Yesterday I hosted a client event using WebEx Event Center. We had multiple presenters and I made sure that everyone was ready to login and call in 30 minutes ahead of the scheduled start time, per standard best practices. I clicked through on the link to get to the client's branded event site and received an error message. I tried entering the URL manually. No luck. The browser reported errors as if there was no such web page.
I called WebEx tech support and spent more than ten minutes on hold, being repeatedly told that my call was very important. The tech support guy at first said that he wasn't aware of any problems, but then went off and did another check. More time went by while I had one phone line with a panicked client on one ear and tech support hold music on the other ear.
My tech support guy came back and verified that there was indeed a server problem with both primary and backup servers. The only workaround he could suggest was to have him start an ad hoc meeting in a working demo account on another server and then to try to contact all our meeting participants and tell them how to access the new meeting. I didn't think that was practical, given the short time remaining before our scheduled session.
We hung around on our meeting call-in line and told the participants as they arrived that there were technical problems and we were waiting till the last minute before canceling the session. Amazingly, our server came back online at one minute before the hour and I was able to upload the presentation and start up the event properly. We didn't suffer any lost productivity.
I talked to Colin Smith, the Director of Corporate Communications at WebEx, to get their statement on what had happened. He sent me a note saying that "3 of the 40 event session clusters switched to backup sites. The switch happened instantly and in-process sessions were not impacted. In some cases, the switch could have delayed people joining scheduled sessions or looking at event reports for 10 to 20 minutes. Refreshing the browser would have solved the problem. The MediaTone Network's automatic routing systems worked according to design and limited the impact of the cluster failover."
That didn't satisfy me, so I asked for more info. My clients were out of commission for 30 minutes and refreshing the browser did nothing to alleviate the problem. The site was unavailable to any access. Colin got some more information from his engineering team and told me that when their network switches to a Global Site Backup and back to Primary, there are DNS changes involved. It takes time for all databases to resolve their network addressing properly, which affects people trying to browse a WebEx site during the switchover. Again, he pointed out that customers who were in meetings at the time were switched over without losing their connections or having to reenter the meeting.
Despite the tone of things so far, I am not writing a diatribe against WebEx (aside from their tech support hold recordings!) They acted quickly to automatically recover from a catastrophic failure somewhere in their network. The majority of their customers in active meetings were able to continue business without interruption. Our interrupted access to the site was for a total of 30 minutes, which is a short time in the world of network failure recovery. It is doubtful that most corporate IT sites would have been able to do backup failover and recovery any faster.

=== Work item A ===
Answer these questions from the account of the WebEx outage, one line each:
(i) How far ahead of the scheduled start time were the presenters ready to log in and call in?
(ii) How many of the 40 event session clusters switched to backup sites?
(iii) What changes does the engineering team say are involved when the network switches to a Global Site Backup and back to Primary?
=== Work item B ===
Carry on with the account of the WebEx outage, starting after its final sentence.
The records are unrelated to this work.

=== Data for review ===
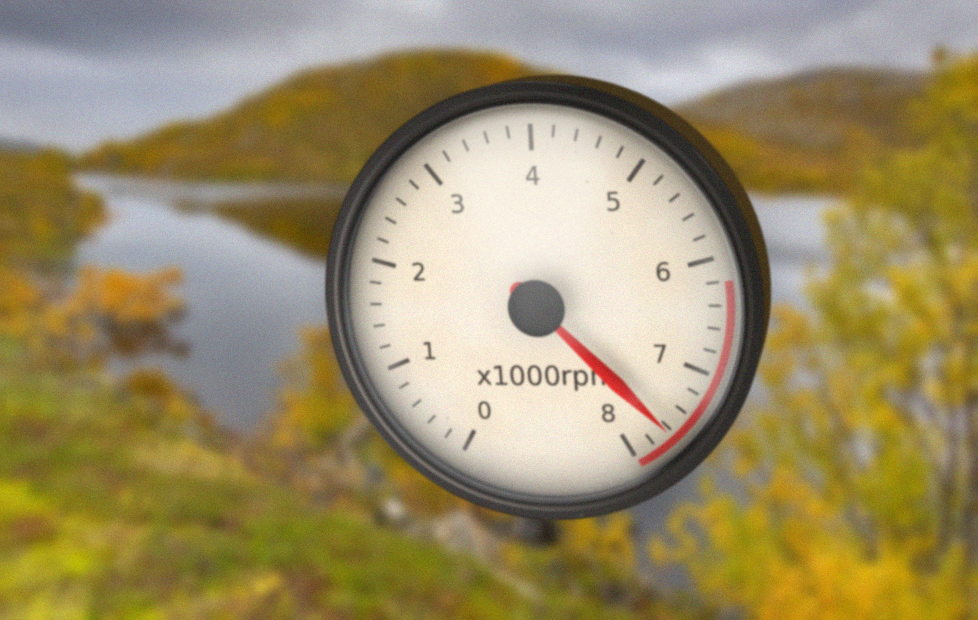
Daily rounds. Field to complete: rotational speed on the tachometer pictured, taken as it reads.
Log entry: 7600 rpm
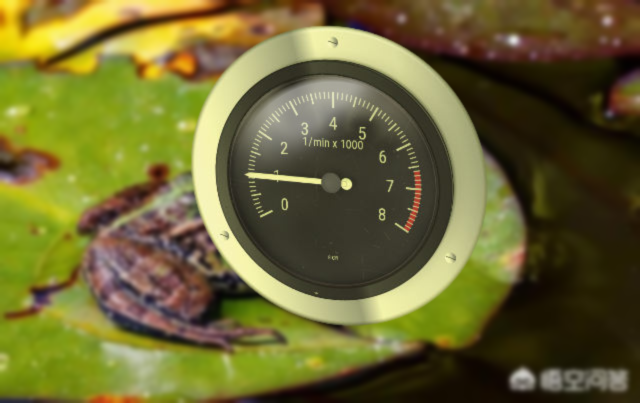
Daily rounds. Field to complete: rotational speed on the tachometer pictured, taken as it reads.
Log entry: 1000 rpm
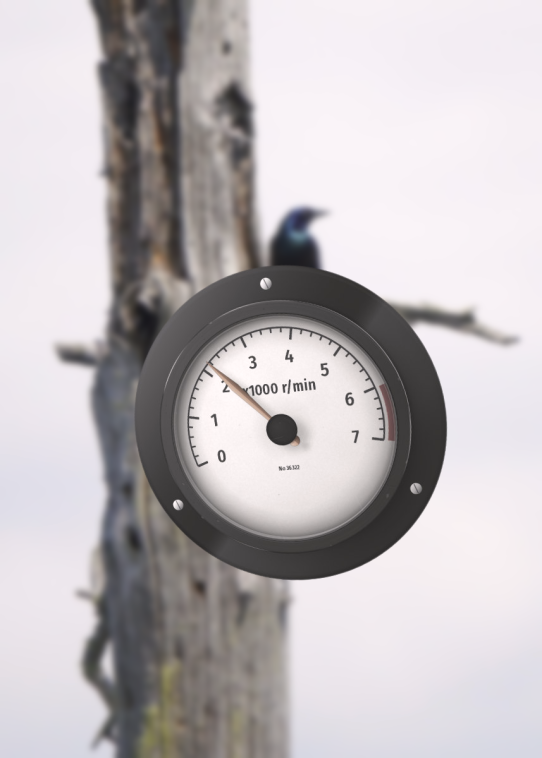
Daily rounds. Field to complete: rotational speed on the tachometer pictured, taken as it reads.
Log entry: 2200 rpm
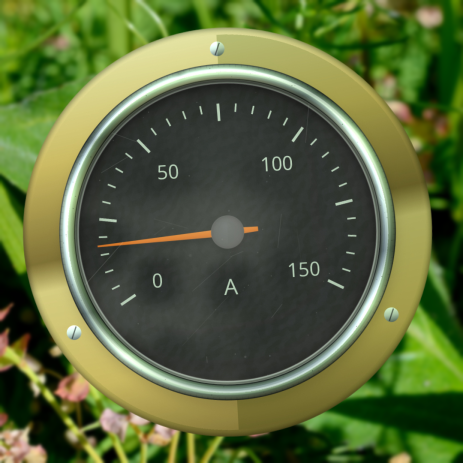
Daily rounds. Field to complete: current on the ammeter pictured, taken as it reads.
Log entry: 17.5 A
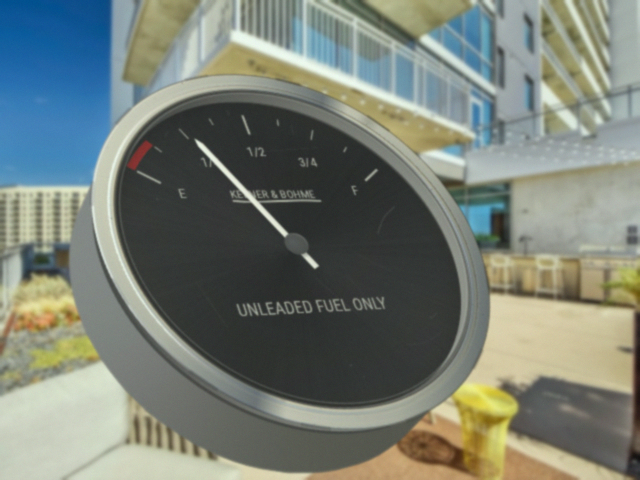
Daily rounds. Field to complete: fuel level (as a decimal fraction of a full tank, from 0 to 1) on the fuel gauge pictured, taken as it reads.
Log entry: 0.25
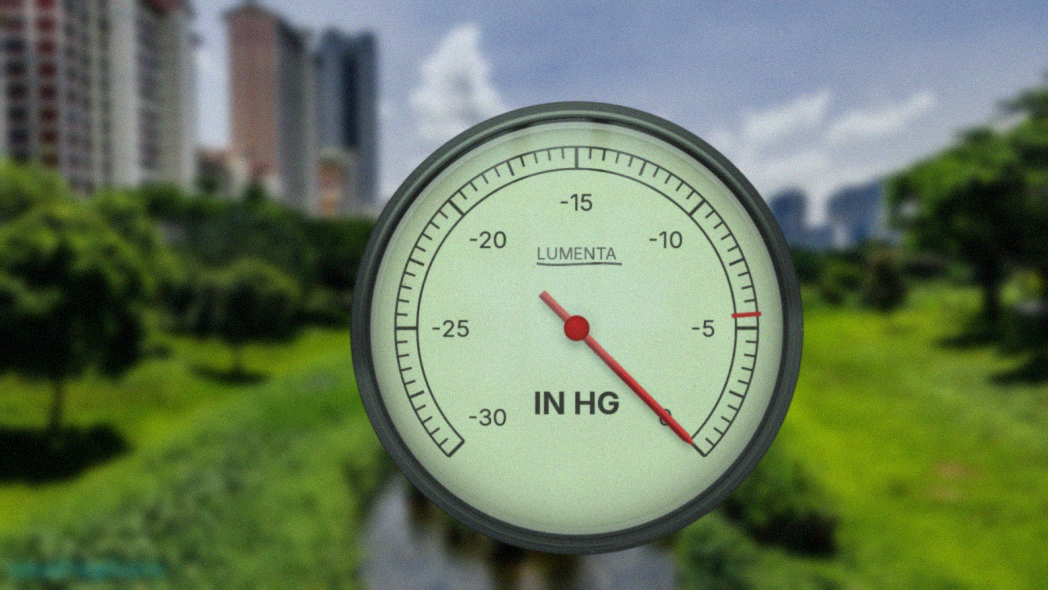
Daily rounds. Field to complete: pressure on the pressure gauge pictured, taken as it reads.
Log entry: 0 inHg
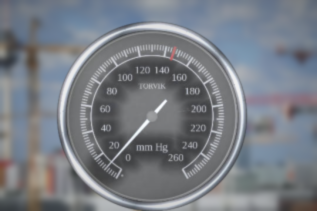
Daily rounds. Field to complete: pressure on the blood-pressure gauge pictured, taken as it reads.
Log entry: 10 mmHg
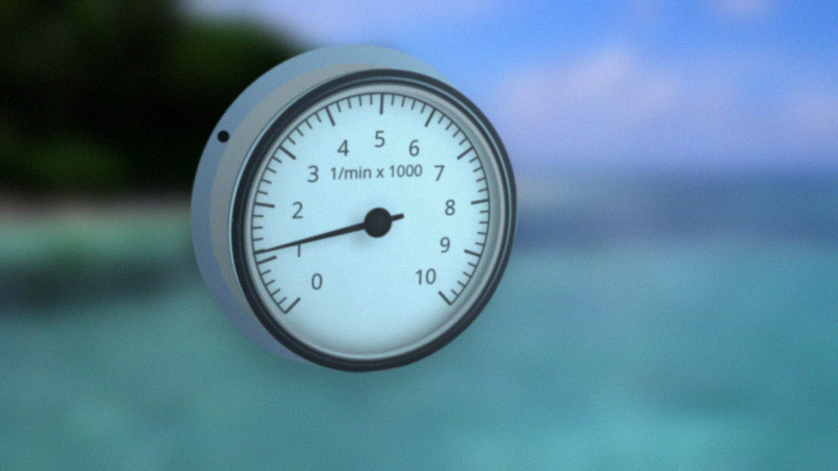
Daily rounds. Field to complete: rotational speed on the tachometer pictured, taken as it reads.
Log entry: 1200 rpm
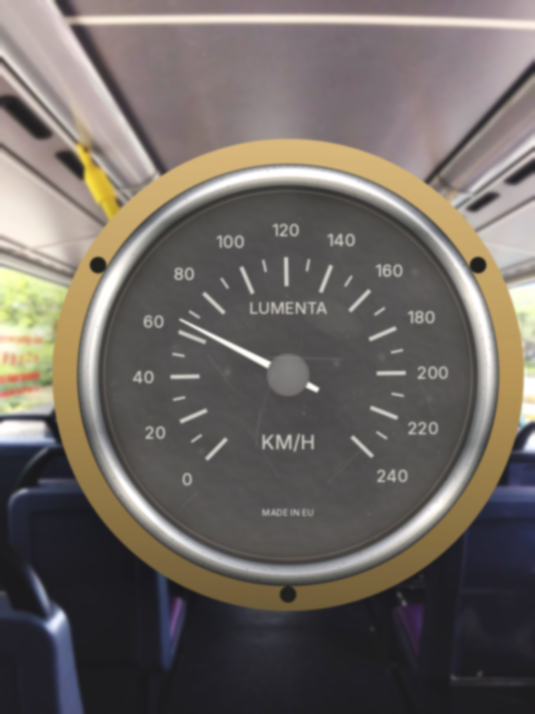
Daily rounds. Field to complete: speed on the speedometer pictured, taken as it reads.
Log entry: 65 km/h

=== Expected answer A ===
(i) 30 minutes.
(ii) 3.
(iii) DNS changes.

=== Expected answer B ===
And yet. There is a psychological helplessness that sets in when your hosted service provider suddenly stops working. You can't get an insider's view of what has gone wrong, who and how many people are working to fix it, whether it is truly a priority to them, and what the current status is in terms of repair operations. You just sit around and cross your fingers, no matter how powerful or connected you might be within your own organization.
This is one of the things that makes some enterprise organizations leery about relying on Software as a Service (SaaS) for key business operations. Your IT team might not be able to fix things any faster than a third party provider, but at least you know who to call up and yell at. Or plead with. Or fire. There is a sense that you might be more comfortable with the problems you can identify yourself and are in charge of fixing than with the potential for resolution that happens outside your control.
There is an inescapable tradeoff in deciding on your preferred application infrastructure. Nobody is immune from technical failures. If there is a service provider out there that has never had a customer-perceptible failure, I want to meet them! And Mr. Murphy is just as ubiquitous in corporate environments with his list of things that can go wrong - and will. You either decide to take on the burden of managing everything yourself for the added control and information that gives you, or you cede that control to a provider for the reductions in your own overhead.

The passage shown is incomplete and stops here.